Billy Graham, der bekannte Evangelist, fasste dieses Denken am Ende seines Lebens (mit 93!) so zusammen: «Mein ganzes Leben lang wurde ich darauf vorbereitet, als Christ zu sterben, aber keiner hat mir jemals beigebracht, wie ich die letzten Jahre meines Lebens leben soll.»
Älter werden und der Unterschied von jung und jugendlich
«Forever Young» sangen Rod Stewart und Bob Dylan. Diese Sehnsucht nach ewiger Jugend wird manchmal greifbar, wenn wir einen gleichaltrigen Sänger oder eine Schauspielerin abgebildet sehen. Während wir selbst unsere Haare verloren oder Falten bekommen haban, strahlen sie scheinbar unverändert in die Kamera. Botox und Photoshop machen vieles möglich. Doch spätestens bei einer schnellen Joggingrunde mit einem echten Zwanzigjährigen wird deutlich, dass die Jugendlichkeit eher Fassade als Lebenswirklichkeit ist.
Wer jugendlich bleiben möchte, kämpft letztlich einen vergeblichen Kampf. Doch innerlich jung bleiben ist trotzdem möglich. Gerade der Glaube an Gott, der uns liebt, und damit nie aufhört, unterstützt dies. Paulus erklärte deshalb einmal: «Darum lassen wir uns nicht entmutigen; sondern wenn auch unser äusserer Mensch zugrunde geht, so wird doch der innere Tag für Tag erneuert» (2. Korinther Kapitel 4, Vers 16).
Älter werden eröffnet neue Möglichkeiten
Das Altern lässt Kräfte schwinden, aber das bedeutet nicht, dass alles abnimmt. Es kann die rauen Kanten unseres Charakters abschleifen. Es kann uns geduldiger, liebevoller, weitherziger und mutiger machen. Es kann uns ein neues Gespür für Zwischentöne und die Feinheiten des Lebens geben.
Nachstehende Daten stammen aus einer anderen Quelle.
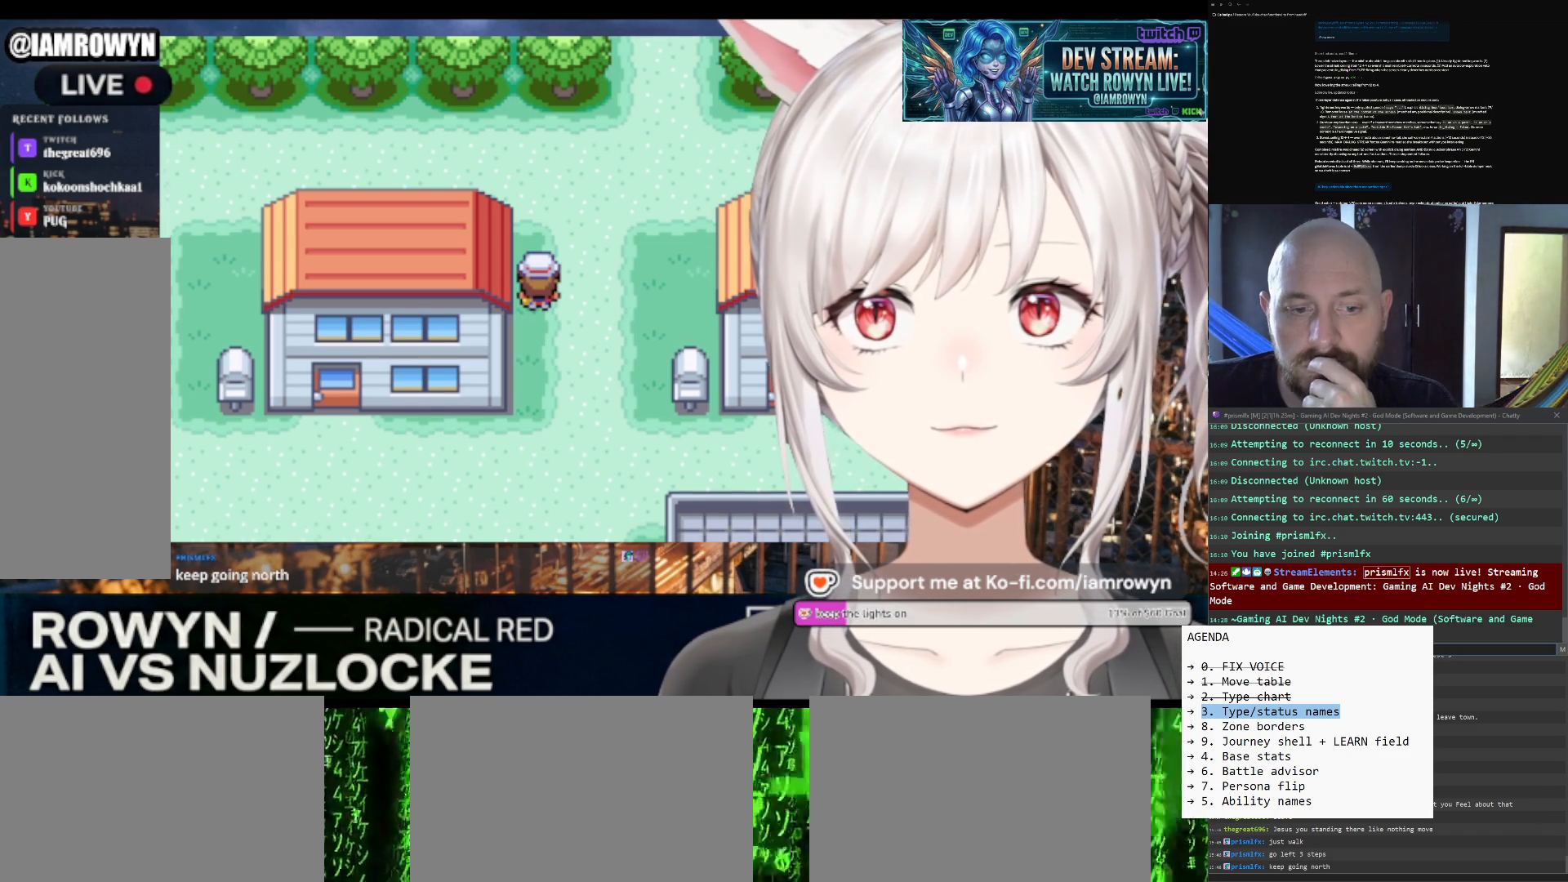
{"buttons": ["DPAD_UP"], "events": []}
Es kann uns demütiger und gleichzeitig stärker machen. Es kann. Das ist allerdings kein Automatismus. Älter werden geht von selbst – reif werden braucht unsere Mitarbeit.
Älter werden hilft, Grenzen anzunehmen oder zu überspringen
Für eine Weile kann man als junger Mensch so tun, als gäbe es keine Grenzen – oder nur wenige. Doch je älter man wird, desto eingeschränkter wird das Leben. Das ist gar nicht negativ gemeint. Typisches Beispiel ist unsere Berufswahl. Zunächst haben wir zig Möglichkeiten und Ideen, welche Ausbildung wir machen oder welches Studium, dann steigen wir ins Berufsleben ein. Wir können uns weiter qualifizieren, fortbilden, auch eine Umschulung machen, aber wirklich noch einmal von vorne beginnen werden wir mit 67 Jahren nicht mehr.
Trotzdem bedeutet das nicht, dass wir eingefahren und absolut festgelegt sein müssen. Ein schönes Beispiel dazu, dass man auch im fortgeschrittenen Alter noch die Herausforderung suchen kann, steht im Alten Testament im Buch Josua (Kapitel 14 ab Vers 10). Kaleb spricht da zu Josua: «Und nun siehe, ich bin heute 85 Jahre alt, und ich bin noch heute so stark, wie ich war an dem Tag, als mich Mose aussandte; wie meine Kraft damals war, so ist sie auch jetzt, zu kämpfen und aus- und einzuziehen. Und nun, so gib mir dieses Bergland, von dem der Herr geredet hat…»
Älter werden zeigt, was wichtig ist
Mit dem Alter werden wir meistens geduldiger – aber in mancher Hinsicht auch ungeduldiger. Jahrelang haben wir uns vielleicht viel um Kleinigkeiten gekümmert und nur wenig um die wichtigeren Dinge. Das Wichtige war nie dringend genug. Ein Vorzug des Alters ist es, hier die Prioritäten neu zu setzen und das vorzuziehen, was relevant für dieses und das ewige Leben ist.
Älter werden ist nur ein Abschnitt im Leben
Im Kreuzworträtsel wird manchmal nach einem weiblichen Bühnenfach mit vier Buchstaben gefragt. Die Antwort lautet: Alte. Dabei ist das nur eine Schublade, die uns und unser Wesen nur teilweise betrifft. Wir sind alt, Grosseltern oder Rentner – doch das macht uns nicht als Menschen aus. Gleichzeitig sind und bleiben wir musikalisch, lustig, zugewandt, liebevoll usw.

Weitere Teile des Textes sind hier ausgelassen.